Instantaneous, on-demand insights into a commercial building’s energy use could have real-world use cases. With such an insight, real estate investors could estimate a property’s energy costs to inform purchase decisions, micro-grid developers could better estimate aggregate energy needs in a certain location to inform system design, and governments could use it to inform net-zero policy design for energy-efficient buildings.
Today, information on a building’s energy use is not readily available to these types of users. It is only available to those with access to the building’s energy bills – usually the building operator, owner, or the utility itself. While some local and state/provincial governments in Canada and the U.S. are making efforts for this data to be part of open databases (e.g., Ontario’s Energy Benchmarking and Reporting Regulation), these datasets are either not yet available, are hard to find, or are constrained to a geographic region.
What if building energy use could be accurately predicted using machine learning without previous knowledge of a building’s energy use?
Machine learning methods use historical data to train a function, which we call a model, to map inputs to an output. In a commercial building energy use prediction model, inputs like weather, property type, and property size could be mapped to a building’s energy use (the output).
Here are the technical details. It is standard to train the model using supervised learning, which requires historical data that has both known inputs and outputs (this is what makes it “supervised”). The relationship between the inputs and the energy usage is computed statistically and then the relationship (formula) is used to predict energy use based on different (future) inputs. The model is then updated with the historical data till it reasonably maps the building features to the energy usage. See the example in the table below.
Table 1 – Example of a supervised training data set using weather data (inputs) to predict next-day building energy (output)
|Date||Cooling Degree Days, Heating Degree Days*||Actual Building Use|
|Tuesday||50, 0||200 kWh|
|Wednesday||54, 0||210 kWh|
*Heating and cooling degree days are units of measure used in the building energy efficiency community that measure the degree of heating or cooling a building needs in a day.
In Machine Learning Approaches for Estimating Commercial Building Energy Consumption, Caleb Robinson, Bistra Dilkina, and associates evaluated various machine learning models as commercial building energy use predictors.
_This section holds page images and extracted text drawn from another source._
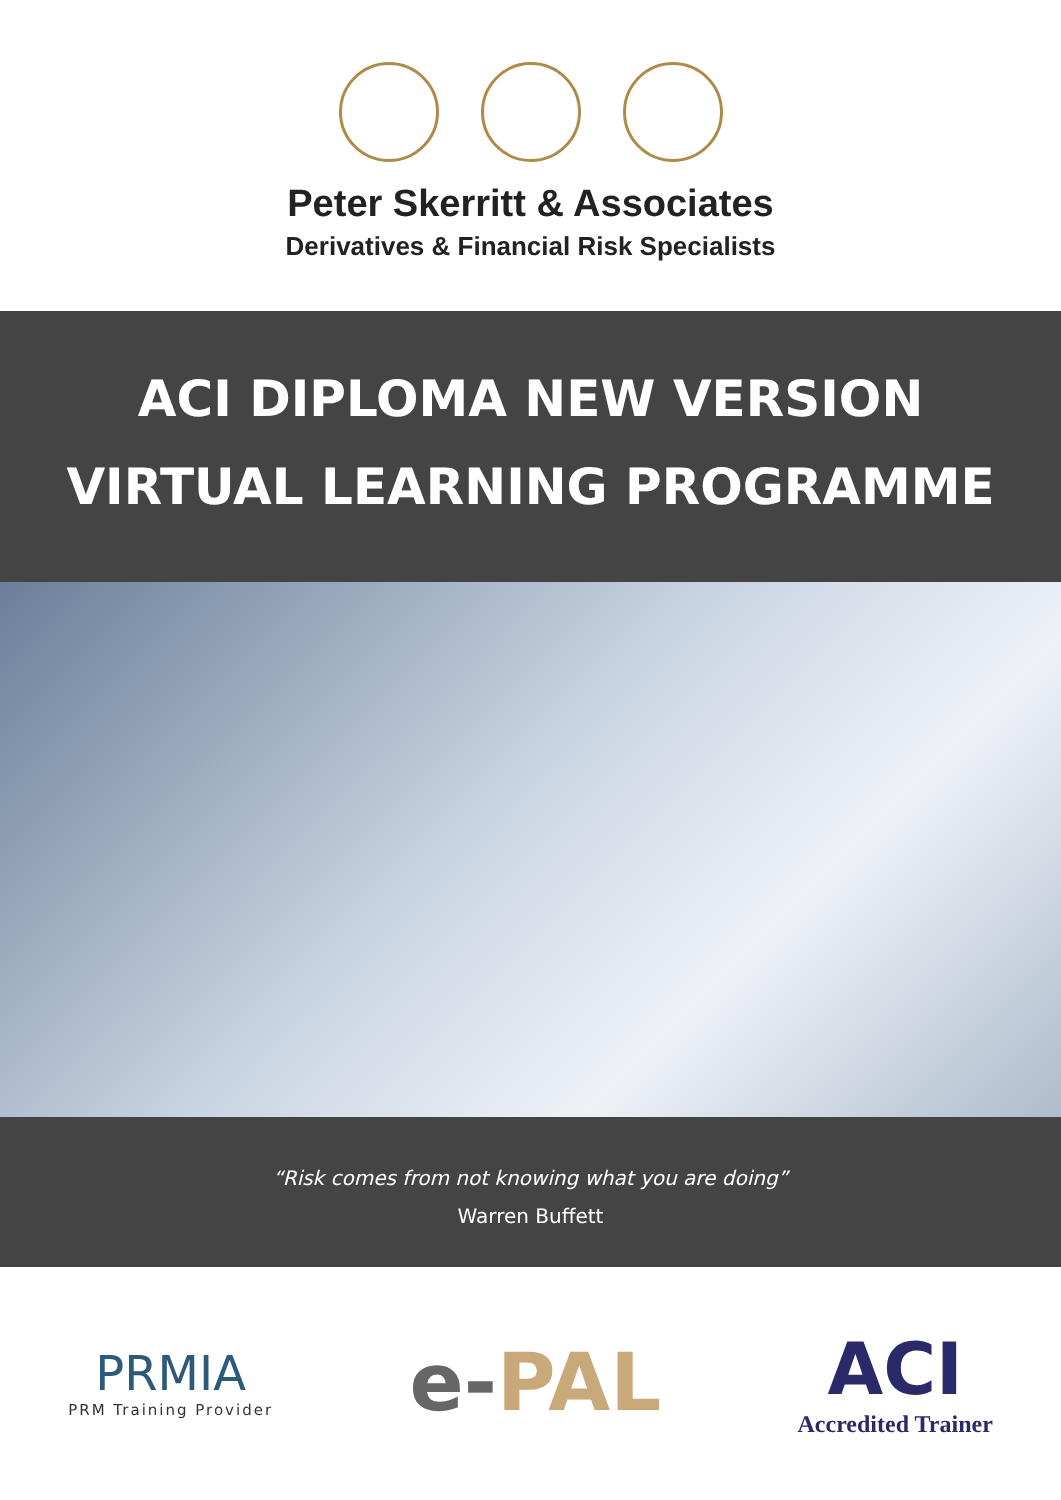Peter Skerritt & Associates
Derivatives & Financial Risk Specialists
ACI DIPLOMA NEW VERSION
VIRTUAL LEARNING PROGRAMME
“Risk comes from not knowing what you are doing”
Warren Buffett
PRMIA
PRM Training Provider
e-PAL ACI
Accredited Trainer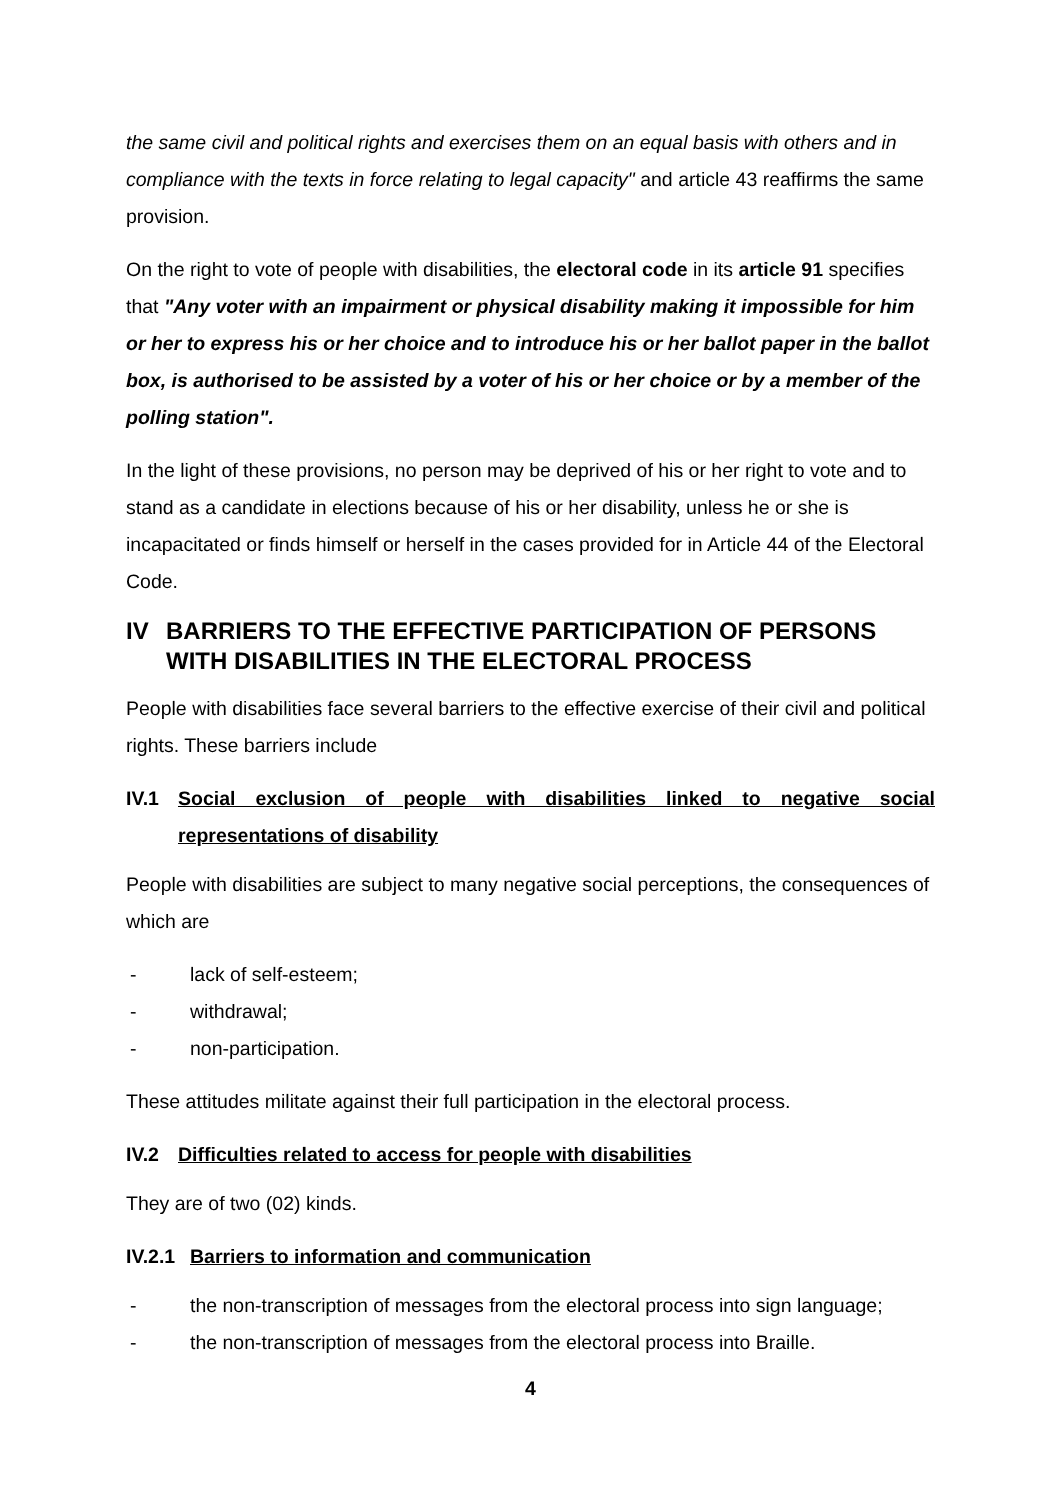the same civil and political rights and exercises them on an equal basis with others and in compliance with the texts in force relating to legal capacity" and article 43 reaffirms the same provision.
On the right to vote of people with disabilities, the electoral code in its article 91 specifies that "Any voter with an impairment or physical disability making it impossible for him or her to express his or her choice and to introduce his or her ballot paper in the ballot box, is authorised to be assisted by a voter of his or her choice or by a member of the polling station".
In the light of these provisions, no person may be deprived of his or her right to vote and to stand as a candidate in elections because of his or her disability, unless he or she is incapacitated or finds himself or herself in the cases provided for in Article 44 of the Electoral Code.
IV BARRIERS TO THE EFFECTIVE PARTICIPATION OF PERSONS WITH DISABILITIES IN THE ELECTORAL PROCESS
People with disabilities face several barriers to the effective exercise of their civil and political rights. These barriers include
IV.1 Social exclusion of people with disabilities linked to negative social representations of disability
People with disabilities are subject to many negative social perceptions, the consequences of which are
- lack of self-esteem;
- withdrawal;
- non-participation.
These attitudes militate against their full participation in the electoral process.
IV.2 Difficulties related to access for people with disabilities
They are of two (02) kinds.
IV.2.1 Barriers to information and communication
- the non-transcription of messages from the electoral process into sign language;
- the non-transcription of messages from the electoral process into Braille.
4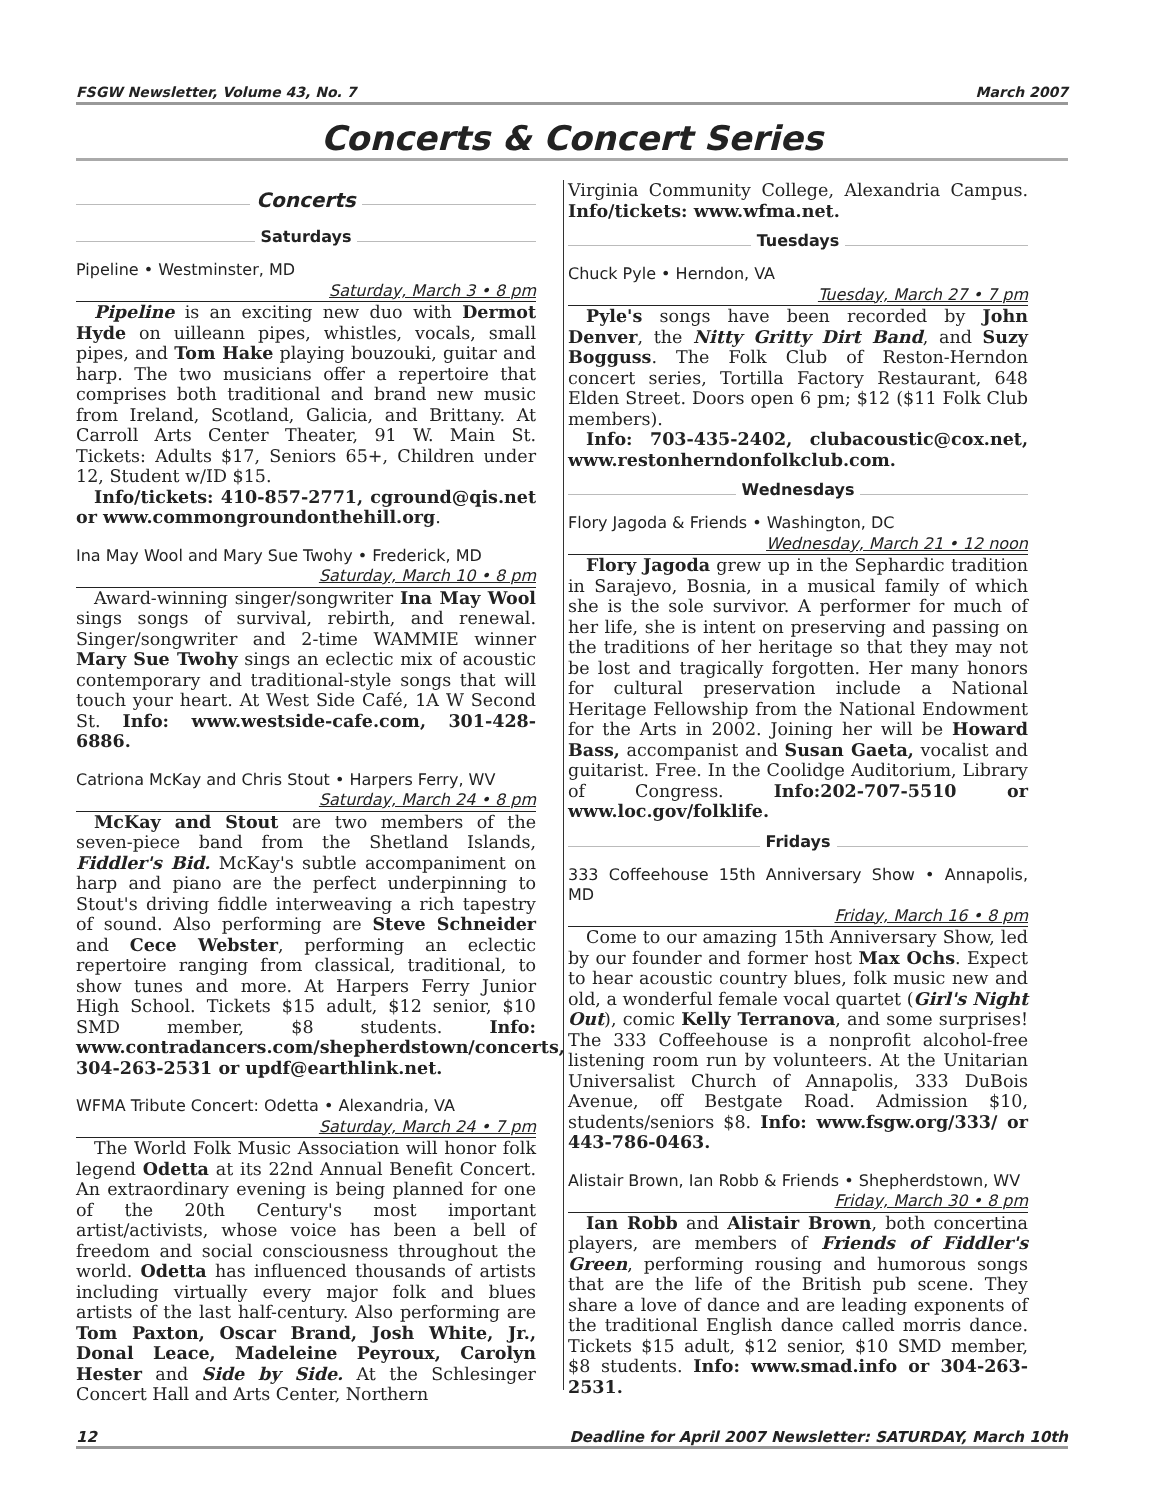FSGW Newsletter, Volume 43, No. 7 March 2007
Concerts & Concert Series
Concerts
Saturdays
Pipeline • Westminster, MD
Saturday, March 3 • 8 pm
Pipeline is an exciting new duo with Dermot Hyde on uilleann pipes, whistles, vocals, small pipes, and Tom Hake playing bouzouki, guitar and harp. The two musicians offer a repertoire that comprises both traditional and brand new music from Ireland, Scotland, Galicia, and Brittany. At Carroll Arts Center Theater, 91 W. Main St. Tickets: Adults $17, Seniors 65+, Children under 12, Student w/ID $15.
Info/tickets: 410-857-2771, cground@qis.net or www.commongroundonthehill.org.
Ina May Wool and Mary Sue Twohy • Frederick, MD
Saturday, March 10 • 8 pm
Award-winning singer/songwriter Ina May Wool sings songs of survival, rebirth, and renewal. Singer/songwriter and 2-time WAMMIE winner Mary Sue Twohy sings an eclectic mix of acoustic contemporary and traditional-style songs that will touch your heart. At West Side Café, 1A W Second St. Info: www.westside-cafe.com, 301-428-6886.
Catriona McKay and Chris Stout • Harpers Ferry, WV
Saturday, March 24 • 8 pm
McKay and Stout are two members of the seven-piece band from the Shetland Islands, Fiddler's Bid. McKay's subtle accompaniment on harp and piano are the perfect underpinning to Stout's driving fiddle interweaving a rich tapestry of sound. Also performing are Steve Schneider and Cece Webster, performing an eclectic repertoire ranging from classical, traditional, to show tunes and more. At Harpers Ferry Junior High School. Tickets $15 adult, $12 senior, $10 SMD member, $8 students. Info: www.contradancers.com/shepherdstown/concerts, 304-263-2531 or updf@earthlink.net.
WFMA Tribute Concert: Odetta • Alexandria, VA
Saturday, March 24 • 7 pm
The World Folk Music Association will honor folk legend Odetta at its 22nd Annual Benefit Concert. An extraordinary evening is being planned for one of the 20th Century's most important artist/activists, whose voice has been a bell of freedom and social consciousness throughout the world. Odetta has influenced thousands of artists including virtually every major folk and blues artists of the last half-century. Also performing are Tom Paxton, Oscar Brand, Josh White, Jr., Donal Leace, Madeleine Peyroux, Carolyn Hester and Side by Side. At the Schlesinger Concert Hall and Arts Center, Northern
Virginia Community College, Alexandria Campus. Info/tickets: www.wfma.net.
Tuesdays
Chuck Pyle • Herndon, VA
Tuesday, March 27 • 7 pm
Pyle's songs have been recorded by John Denver, the Nitty Gritty Dirt Band, and Suzy Bogguss. The Folk Club of Reston-Herndon concert series, Tortilla Factory Restaurant, 648 Elden Street. Doors open 6 pm; $12 ($11 Folk Club members).
Info: 703-435-2402, clubacoustic@cox.net, www.restonherndonfolkclub.com.
Wednesdays
Flory Jagoda & Friends • Washington, DC
Wednesday, March 21 • 12 noon
Flory Jagoda grew up in the Sephardic tradition in Sarajevo, Bosnia, in a musical family of which she is the sole survivor. A performer for much of her life, she is intent on preserving and passing on the traditions of her heritage so that they may not be lost and tragically forgotten. Her many honors for cultural preservation include a National Heritage Fellowship from the National Endowment for the Arts in 2002. Joining her will be Howard Bass, accompanist and Susan Gaeta, vocalist and guitarist. Free. In the Coolidge Auditorium, Library of Congress. Info:202-707-5510 or www.loc.gov/folklife.
Fridays
333 Coffeehouse 15th Anniversary Show • Annapolis, MD
Friday, March 16 • 8 pm
Come to our amazing 15th Anniversary Show, led by our founder and former host Max Ochs. Expect to hear acoustic country blues, folk music new and old, a wonderful female vocal quartet (Girl's Night Out), comic Kelly Terranova, and some surprises! The 333 Coffeehouse is a nonprofit alcohol-free listening room run by volunteers. At the Unitarian Universalist Church of Annapolis, 333 DuBois Avenue, off Bestgate Road. Admission $10, students/seniors $8. Info: www.fsgw.org/333/ or 443-786-0463.
Alistair Brown, Ian Robb & Friends • Shepherdstown, WV
Friday, March 30 • 8 pm
Ian Robb and Alistair Brown, both concertina players, are members of Friends of Fiddler's Green, performing rousing and humorous songs that are the life of the British pub scene. They share a love of dance and are leading exponents of the traditional English dance called morris dance. Tickets $15 adult, $12 senior, $10 SMD member, $8 students. Info: www.smad.info or 304-263-2531.
12 Deadline for April 2007 Newsletter: SATURDAY, March 10th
They trained the models with a large U.S. building energy consumption data set that contained only a small amount of building information: heating degree days, cooling degree days, square footage, the number of floors, and principal building activity. The target to predict was the annual BTUs (British Thermal Units) consumed by the building. The authors wanted to determine the accuracy of various models using limited, easily-accessible information about each building.
The model experiments included linear regression models, support vector machines, neural networks, and gradient boosting machines (GBMs). All these models are classical machine learning models. Don’t let these complex machine learning model types intimidate you. Actually, these models can be developed fairly simply using Python’s scikit-learn package as long as one is not concerned about the details of the model. Although the models and the training algorithms can be adjusted, the authors chose to keep default scikit-learn settings for ease of implementation.
Per the study, the model that had the best overall energy use prediction accuracy was the GBM. Further, when the authors added more building features to the training data set, the average prediction performance of the GBM improved.
We now will provide a high-level review of how the GBM works. Note, the details of the other models are out of the scope of this article.
The GBM is composed of weak learner decision trees. Decision trees produce output by using a sequence of simple rules (kind of like a series of go “left” or “right” decision points).
Figure 1 – Example of a Machine Learning Decision Tree
The training of the GBM consists of a fixed number of stages. At each stage, a new decision tree is added and trained to reduce the leftover error from all previous decision trees (like any algorithm, a decision tree has some level of error).
The idea is to improve the model performance by training new decision trees to account for the weaknesses of the old decision trees. The implementation of this algorithm can be a few lines of code when using the scikit-learn package.
The GBM as an energy use predictor could benefit from further model exploration. As mentioned above, training the model with more building features can improve the prediction performance of GBMs. So, for each building type, it is worth trying a GBM trained with many specialized features.
Another future direction to advance the study’s work would be to test the model against actual energy use data from other U.S. and Canadian buildings to see how it performs in different regions and climates.
The mentioned study is an interesting probe into building commercial building energy prediction models (predictors) using easily-accessible data sets that are readily available to a wide variety of stakeholders and excluding hard-to-acquire data like a building’s actual energy use data. The GBM model performed the best in the study.
The GBM model could be expanded by testing with data from other jurisdictions and with additional input parameters. Care needs to be taken with adding too many inputs as to not violate the original goal – making accurate building energy use predictions with high-availability data sets.